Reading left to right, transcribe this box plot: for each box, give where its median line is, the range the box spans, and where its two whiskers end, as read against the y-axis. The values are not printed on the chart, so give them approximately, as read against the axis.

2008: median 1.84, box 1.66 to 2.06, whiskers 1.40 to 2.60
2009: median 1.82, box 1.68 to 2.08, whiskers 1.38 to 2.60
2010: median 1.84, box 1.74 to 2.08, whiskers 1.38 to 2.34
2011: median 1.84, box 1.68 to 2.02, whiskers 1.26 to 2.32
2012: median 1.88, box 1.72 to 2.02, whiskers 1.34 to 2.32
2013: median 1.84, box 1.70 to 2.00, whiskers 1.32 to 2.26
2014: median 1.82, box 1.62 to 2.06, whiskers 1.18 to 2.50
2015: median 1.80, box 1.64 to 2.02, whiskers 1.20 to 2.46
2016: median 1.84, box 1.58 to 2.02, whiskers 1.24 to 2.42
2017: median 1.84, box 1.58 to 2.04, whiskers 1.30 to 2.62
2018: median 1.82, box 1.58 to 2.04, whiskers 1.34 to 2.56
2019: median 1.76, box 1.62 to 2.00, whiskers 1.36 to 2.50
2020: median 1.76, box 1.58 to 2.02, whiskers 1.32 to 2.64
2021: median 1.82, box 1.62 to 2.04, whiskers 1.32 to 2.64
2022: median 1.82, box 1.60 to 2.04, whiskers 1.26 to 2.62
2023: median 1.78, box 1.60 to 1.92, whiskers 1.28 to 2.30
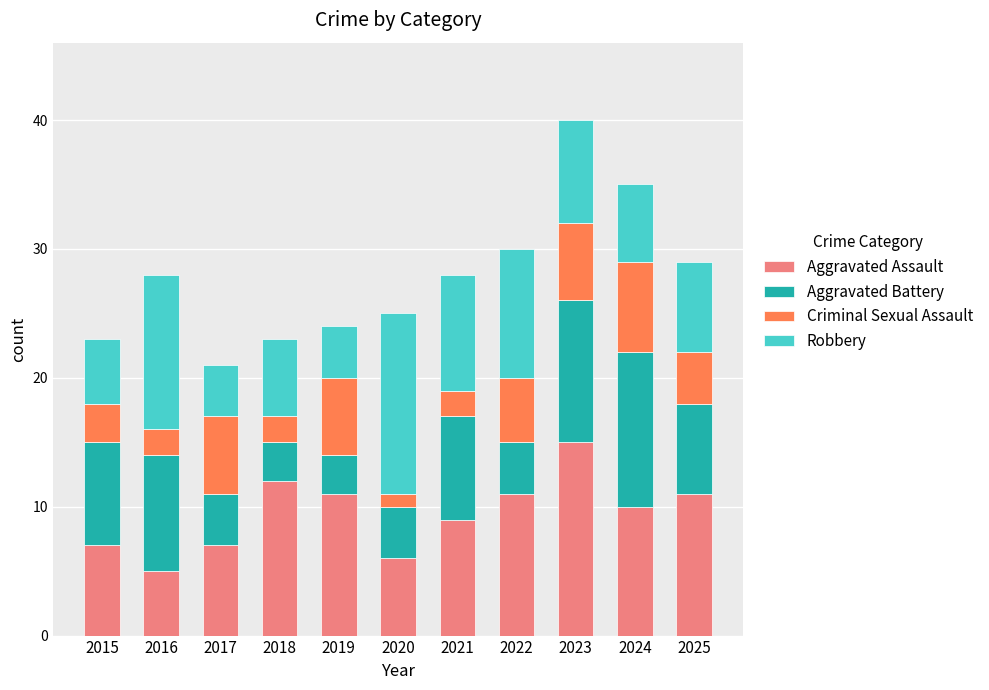

At which category is the sum across all series the highest?

2023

·····

### Description of the task
Copy the material above word for word, leaving out the pictures.

### Task answer
Reading left to right, transcribe this box plot: for each box, give where its median line is, the range the box spans, and where its two whiskers end, as read against the y-axis. The values are not printed on the chart, so give them approximately, as read against the axis.

2008: median 1.84, box 1.66 to 2.06, whiskers 1.40 to 2.60
2009: median 1.82, box 1.68 to 2.08, whiskers 1.38 to 2.60
2010: median 1.84, box 1.74 to 2.08, whiskers 1.38 to 2.34
2011: median 1.84, box 1.68 to 2.02, whiskers 1.26 to 2.32
2012: median 1.88, box 1.72 to 2.02, whiskers 1.34 to 2.32
2013: median 1.84, box 1.70 to 2.00, whiskers 1.32 to 2.26
2014: median 1.82, box 1.62 to 2.06, whiskers 1.18 to 2.50
2015: median 1.80, box 1.64 to 2.02, whiskers 1.20 to 2.46
2016: median 1.84, box 1.58 to 2.02, whiskers 1.24 to 2.42
2017: median 1.84, box 1.58 to 2.04, whiskers 1.30 to 2.62
2018: median 1.82, box 1.58 to 2.04, whiskers 1.34 to 2.56
2019: median 1.76, box 1.62 to 2.00, whiskers 1.36 to 2.50
2020: median 1.76, box 1.58 to 2.02, whiskers 1.32 to 2.64
2021: median 1.82, box 1.62 to 2.04, whiskers 1.32 to 2.64
2022: median 1.82, box 1.60 to 2.04, whiskers 1.26 to 2.62
2023: median 1.78, box 1.60 to 1.92, whiskers 1.28 to 2.30

At which category is the sum across all series the highest?

2023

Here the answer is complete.